No officers were injured. The officer who fired his gun will be on administrative leave during the investigation, Wohl confirmed.
As of 9:30 p.m., Cleveland Avenue was still blocked near the store, and Wohl said she expected the scene to remain active throughout the night.
“Our regional independent investigation team will be spending the night documenting everything to do with the officer-involved shooting,” Wohl said.
Some shoppers who had been inside or leaving the store when the shooting occurred were still standing outside police tape at that time, with grocery carts of goods in-hand, waiting to return to their vehicles and go home.
One shopper, Tammy Bond, told The Olympian she was checking out when an announcement came over the intercom telling shoppers they couldn’t leave the building. She was near the sliding glass doors, she said, and could see a truck surrounded by police officers.
“That lasted for maybe 15 minutes or so,” she said, and it looked like an officer was trying to talk to the driver before he took off and “started driving erratically,” looking like he might have been trying to find a way out of the lot or get “some sort of attention.”
“Then he pulled on that side of the building,” Bond said, pointing east.

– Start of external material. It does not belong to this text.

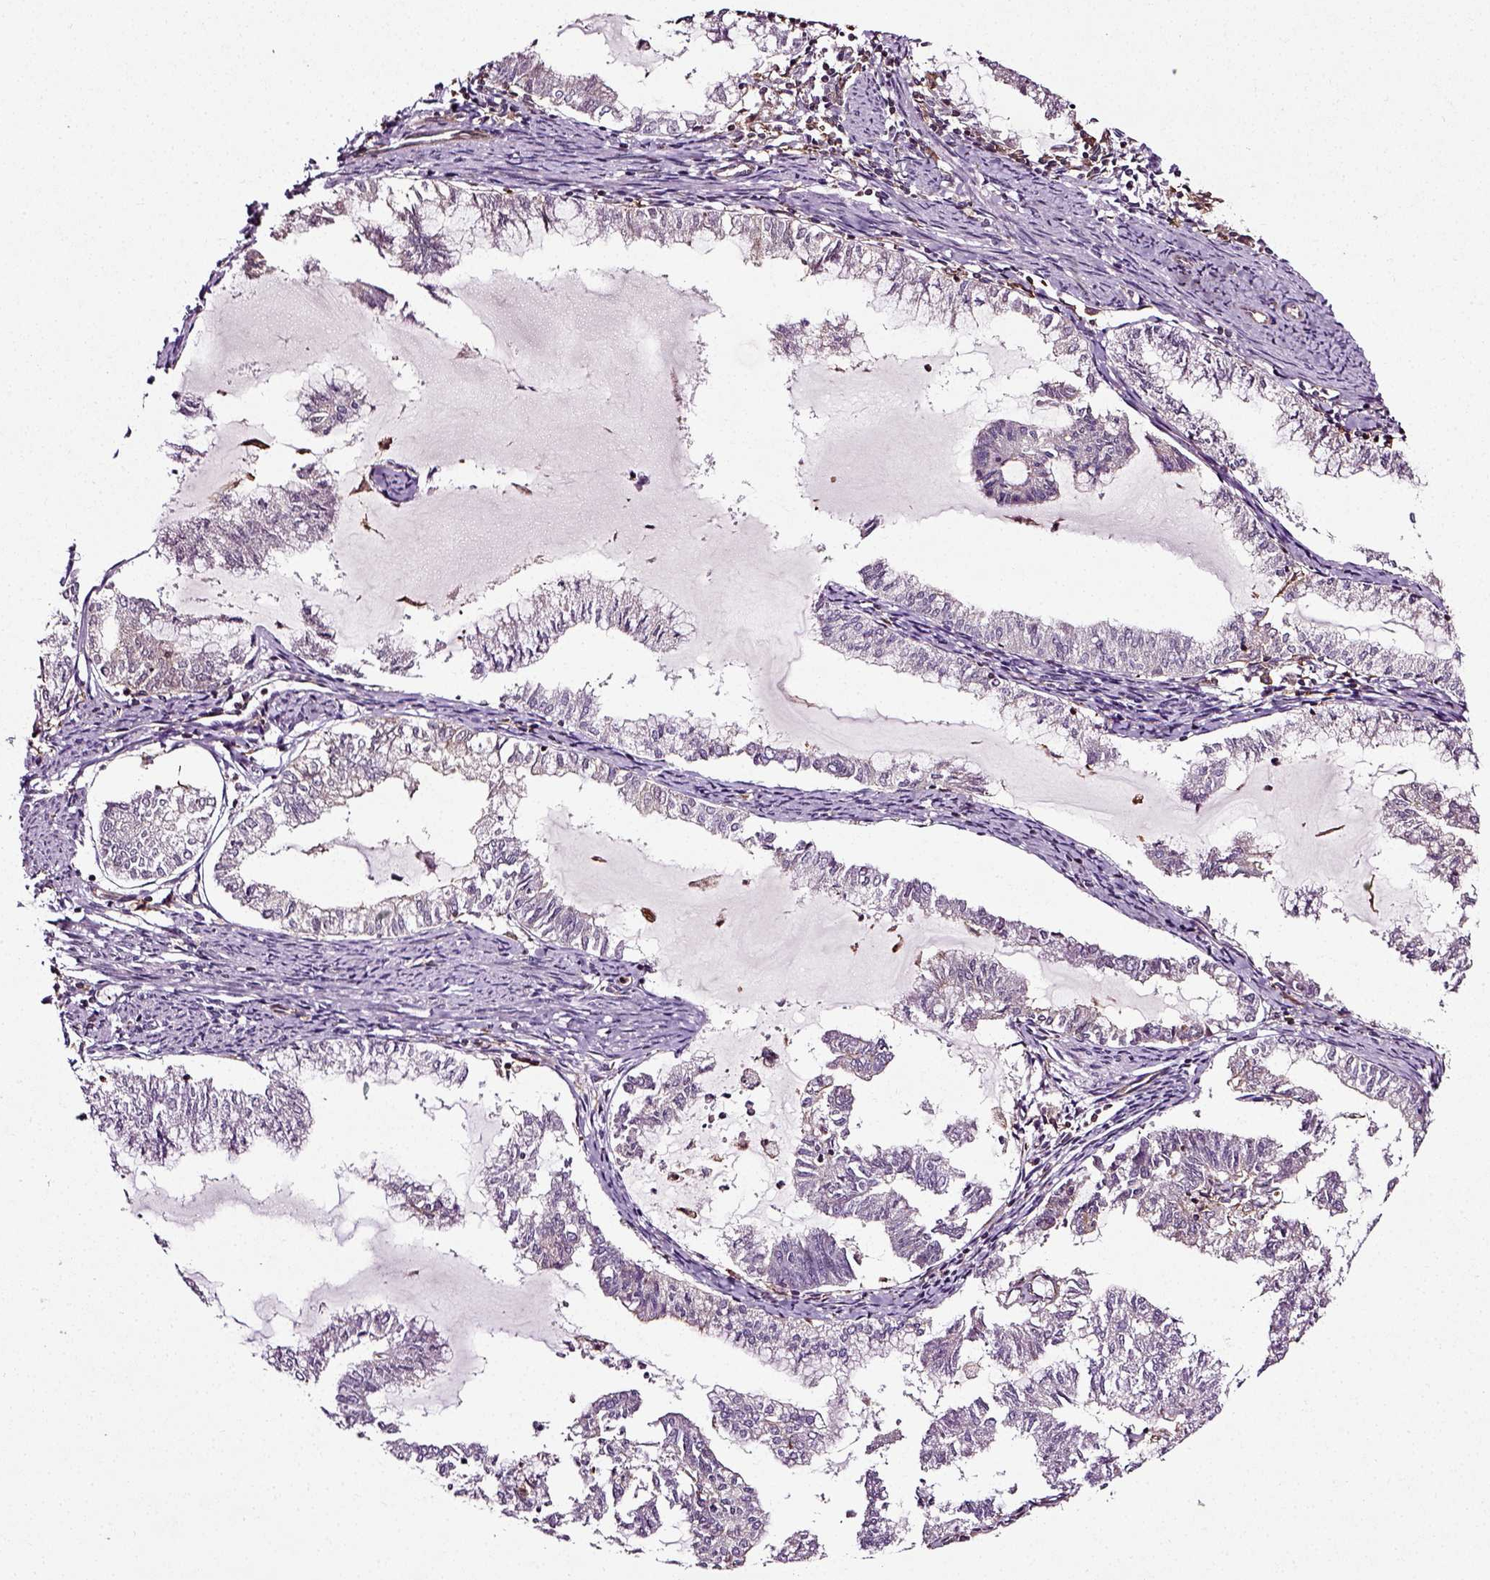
{"staining": {"intensity": "negative", "quantity": "none", "location": "none"}, "tissue": "endometrial cancer", "cell_type": "Tumor cells", "image_type": "cancer", "snomed": [{"axis": "morphology", "description": "Adenocarcinoma, NOS"}, {"axis": "topography", "description": "Endometrium"}], "caption": "Immunohistochemistry (IHC) photomicrograph of human endometrial cancer stained for a protein (brown), which displays no staining in tumor cells.", "gene": "RHOF", "patient": {"sex": "female", "age": 79}}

Officers were standing in front of the door where she was standing and had a spike strip, she said. The driver took off again, swerved and it “looked like he was going to hit one of the officers,” Bond said, before the officer jumped out of the way, turned, and shot at the truck as it passed.
She heard four gunshots and the truck then drove up onto a landscaped area, Bond said, and officers moved toward the car. At that point, another announcement directed shoppers to the back of the store, and they were eventually ushered out a side door.
About 9:40 p.m., a friend came to take Bond home. But Steve Henley, another shopper in the store during the incident, said he couldn’t yet leave because his dog was in his vehicle, still in the parking lot that had become the scene of an investigation.